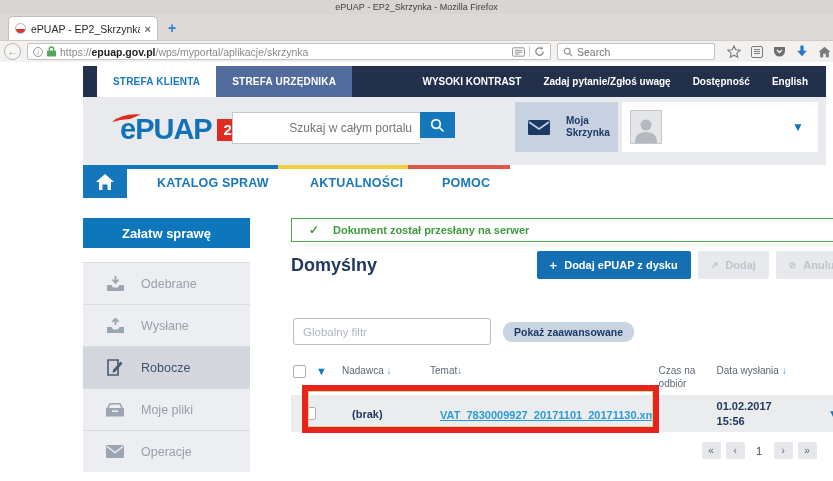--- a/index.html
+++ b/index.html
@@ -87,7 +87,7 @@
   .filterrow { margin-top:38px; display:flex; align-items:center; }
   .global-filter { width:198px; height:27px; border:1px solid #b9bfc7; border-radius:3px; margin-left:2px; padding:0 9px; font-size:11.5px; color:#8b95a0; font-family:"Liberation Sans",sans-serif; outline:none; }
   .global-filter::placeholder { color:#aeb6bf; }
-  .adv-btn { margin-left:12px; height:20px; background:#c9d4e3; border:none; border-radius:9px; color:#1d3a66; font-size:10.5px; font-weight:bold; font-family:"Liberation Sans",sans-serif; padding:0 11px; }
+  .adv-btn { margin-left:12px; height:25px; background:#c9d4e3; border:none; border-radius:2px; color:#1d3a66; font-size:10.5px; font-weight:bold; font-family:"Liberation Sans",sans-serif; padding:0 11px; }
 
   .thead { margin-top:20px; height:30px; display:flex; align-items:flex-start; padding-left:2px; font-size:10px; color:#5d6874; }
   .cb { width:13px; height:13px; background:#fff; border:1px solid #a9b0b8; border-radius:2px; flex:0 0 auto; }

------------------------------------------------------------

_Goal of the exercise:_ Please write out, exactly as they appear, the lines from the line containing "margin-left:12px; height:20px; background:#c9d4e3;" through the last line of the records above, both included.

_Completed exercise:_
-  .adv-btn { margin-left:12px; height:20px; background:#c9d4e3; border:none; border-radius:9px; color:#1d3a66; font-size:10.5px; font-weight:bold; font-family:"Liberation Sans",sans-serif; padding:0 11px; }
+  .adv-btn { margin-left:12px; height:25px; background:#c9d4e3; border:none; border-radius:2px; color:#1d3a66; font-size:10.5px; font-weight:bold; font-family:"Liberation Sans",sans-serif; padding:0 11px; }
 
   .thead { margin-top:20px; height:30px; display:flex; align-items:flex-start; padding-left:2px; font-size:10px; color:#5d6874; }
   .cb { width:13px; height:13px; background:#fff; border:1px solid #a9b0b8; border-radius:2px; flex:0 0 auto; }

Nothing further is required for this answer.